La cosiddetta “Banda Picasso” era piuttosto rumorosa; spesso si radunavano la sera per cantare, ubriacarsi o leggere poesie (nel 1909 Picasso scriverà col gesso sulla porta del suo studio “Qui è il luogo d’incontro dei poeti”). Altre sere si trasferivano presso Le cabaret des assassins, oppure Au Lapin Agile a pochi passi da casa. Verso la mezzanotte, quando chiudevano i locali, la banda tornava a piedi lungo le stradine di Montmartre facendo baldoria lungo tutto il percorso; e Picasso, che possedeva una rivoltella che portava sempre con sé, amava segnalare il suo ritorno a casa sparando un colpo in aria che innescava le inevitabili invettive dei vicini; altre volte richiamava l’attenzione sparando un colpo al suo risveglio.
Le sorprese non sono ancora finite. Proseguo lungo Rue Durantin, verso Rue Tholozè e giro a sinistra. Al numero 10 c’è il cinema Studio 28. Praticamente un pezzo di storia del cinema.
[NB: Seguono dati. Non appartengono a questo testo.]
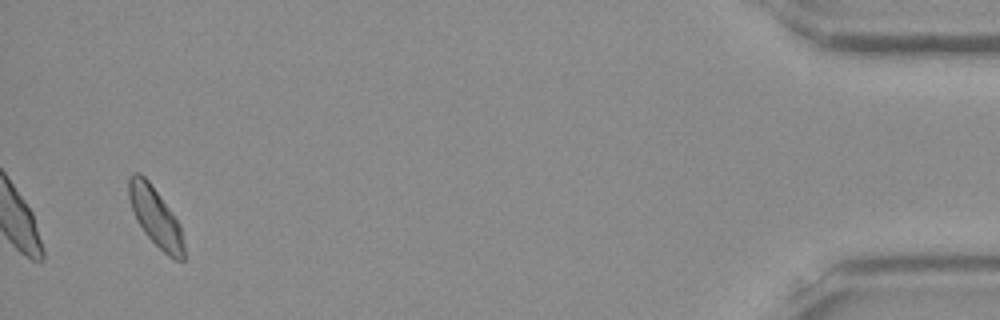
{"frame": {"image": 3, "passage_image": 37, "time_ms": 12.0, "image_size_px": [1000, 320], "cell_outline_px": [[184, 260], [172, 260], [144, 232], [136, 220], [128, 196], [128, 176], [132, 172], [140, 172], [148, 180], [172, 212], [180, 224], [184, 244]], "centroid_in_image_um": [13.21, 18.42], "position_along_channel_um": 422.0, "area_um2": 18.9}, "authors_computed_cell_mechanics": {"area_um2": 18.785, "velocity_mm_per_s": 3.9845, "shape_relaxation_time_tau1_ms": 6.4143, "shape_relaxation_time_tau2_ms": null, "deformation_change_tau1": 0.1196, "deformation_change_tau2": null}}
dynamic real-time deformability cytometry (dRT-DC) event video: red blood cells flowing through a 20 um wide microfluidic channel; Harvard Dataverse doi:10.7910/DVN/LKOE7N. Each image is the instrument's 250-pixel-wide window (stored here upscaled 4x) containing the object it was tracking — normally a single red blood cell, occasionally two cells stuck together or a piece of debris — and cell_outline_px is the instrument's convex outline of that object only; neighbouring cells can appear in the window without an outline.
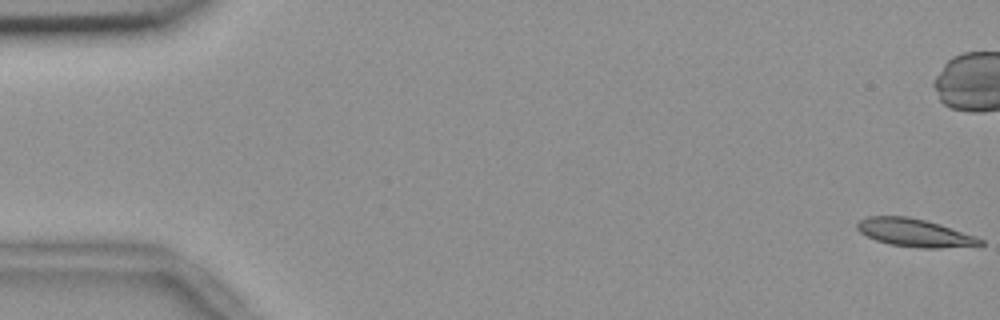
{"species": "common noctule bat (a hibernating species)", "species_latin": "Nyctalus noctula", "temperature_condition": "room temperature", "stored_images_in_passage": 57, "camera_frame_rate_fps": 3000, "um_per_image_px": 0.085, "animal": {"sex": "female", "body_mass_g": 18.4}, "frame": {"image": 1, "passage_image": 1, "time_ms": 0.0, "image_size_px": [1000, 320], "cell_outline_px": [[984, 244], [940, 248], [920, 248], [888, 244], [876, 240], [860, 232], [856, 228], [856, 224], [860, 220], [868, 216], [908, 216], [940, 224], [976, 236], [984, 240]], "centroid_in_image_um": [77.73, 19.78], "position_along_channel_um": 7.3, "area_um2": 19.94}}
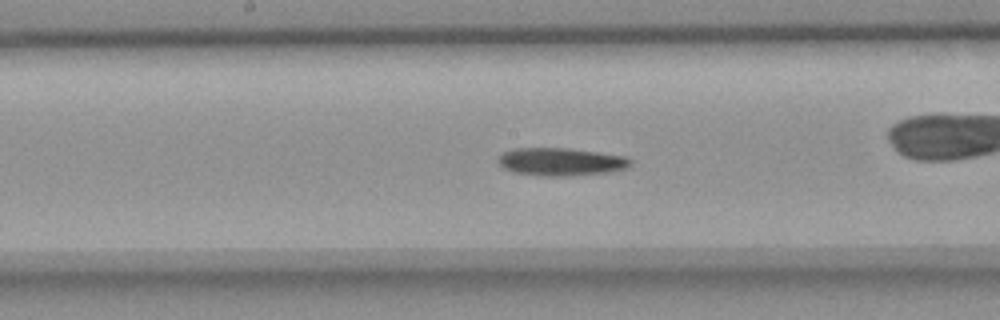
{"frame": {"image": 2, "passage_image": 29, "time_ms": 9.333, "image_size_px": [1000, 320], "cell_outline_px": [[632, 164], [628, 168], [612, 172], [572, 176], [540, 176], [512, 172], [504, 168], [496, 160], [504, 152], [516, 148], [568, 148], [624, 156], [632, 160]], "centroid_in_image_um": [47.7, 13.76], "position_along_channel_um": 200.5, "area_um2": 21.68}}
Qui, nel 1930, venne proiettato per la prima volta il mitico L’Age d’Or di Luis Buñuel, che non venne accolto proprio nel migliore dei modi: il pubblico imbrattò lo schermo con uova e inchiostro.
La zona di Rue des Abesses è il posto ideale per concludere la mia perlustrazione a piedi nella vecchia Montmartre. Per concludere, come un vero artista, ne approfitto per fare una pausa in un caffè.